Conventional is a term often used to describe various grinding processes. Ranking high in this particular status is the very conventional outer dimension or OD grinding. This form of material reduction focuses on the surface. It is extremely popular when the demand is for precise work.
Outer Dimension Grinding: Operational Process
OD grinders operate similarly to many turning centers. In both types, the cutting/removal of metal involves two axes. These are:
- Axis X
- Axis Z
OD grinders operate according to the basics of all grinding tools. He or she– sometimes using CNC technology, brings the abrasive agent – the rotating wheel, into controlled contact with the surface of the workpiece. A binder contains the abrasive grains that comprise the wheel. These perform as accurately as a cutting tool. They swiftly and accurately remove small – even microscopic chips from the surface of the workpiece. The wheel may feature a built-in geometric profile. Following either dressing or truing, it then can impart the specific profile to the surface of the workpiece.

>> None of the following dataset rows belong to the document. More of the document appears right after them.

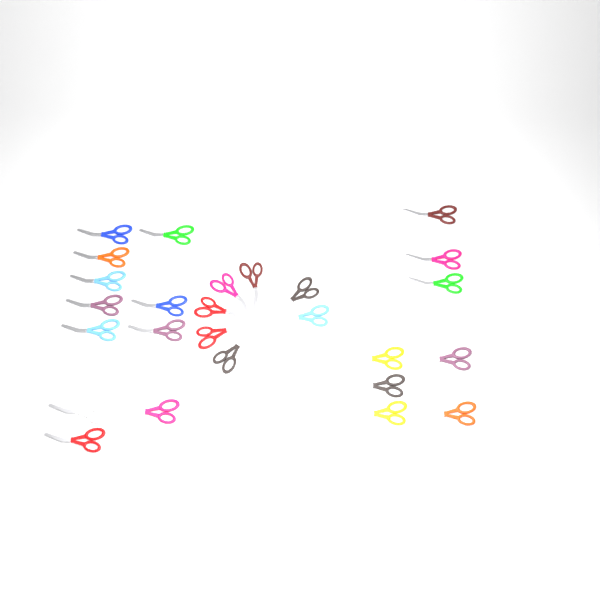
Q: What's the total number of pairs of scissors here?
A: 27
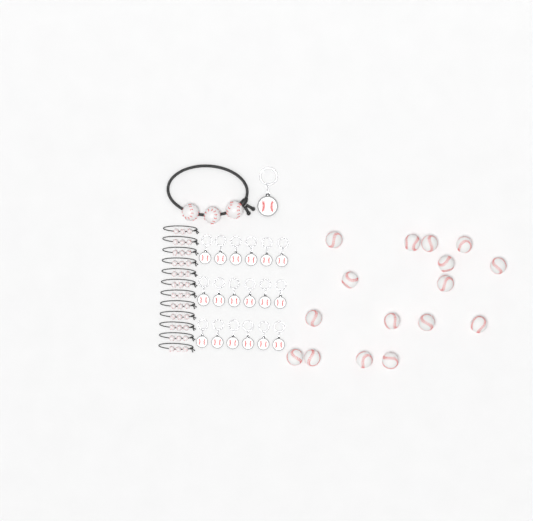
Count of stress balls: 16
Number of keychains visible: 19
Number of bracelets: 13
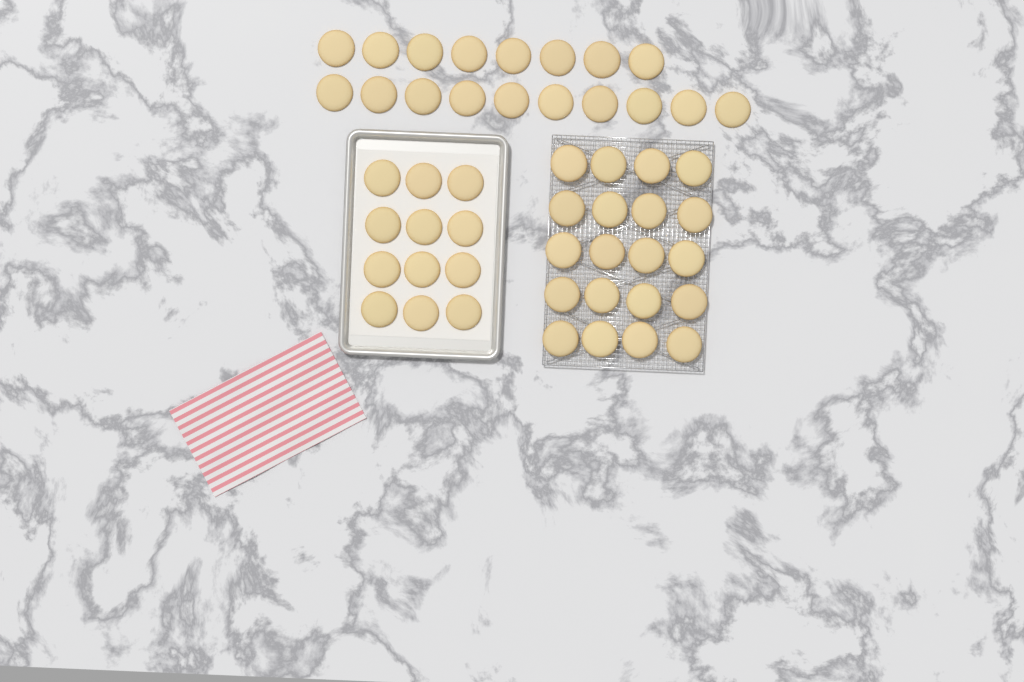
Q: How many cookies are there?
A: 50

How to Produce Efficient OD Grinding
When considering the best machine or method to produce efficient outer dimension grinding, grinders have to look at various aspects. These include the following:
- Abrasive Components: These must be harder than the surface of the workpiece undergoing grinding
- Abrasive Wheels: They must be resistant to both shock and abrasive
- Controlled Fracturing: All abrasive involved in the process of grinding must be friable
These should influence everything from choice of equipment to technique.
When it comes to certain types of work, the only choice is grinding. While hard turning may suffice for some instances, it cannot replace the finishes and results of many types of grinding. ID grinding addresses the interior of a workpiece. However, when it comes to removing all extraneous material from the exterior surface, the optimal choice is OD grinding.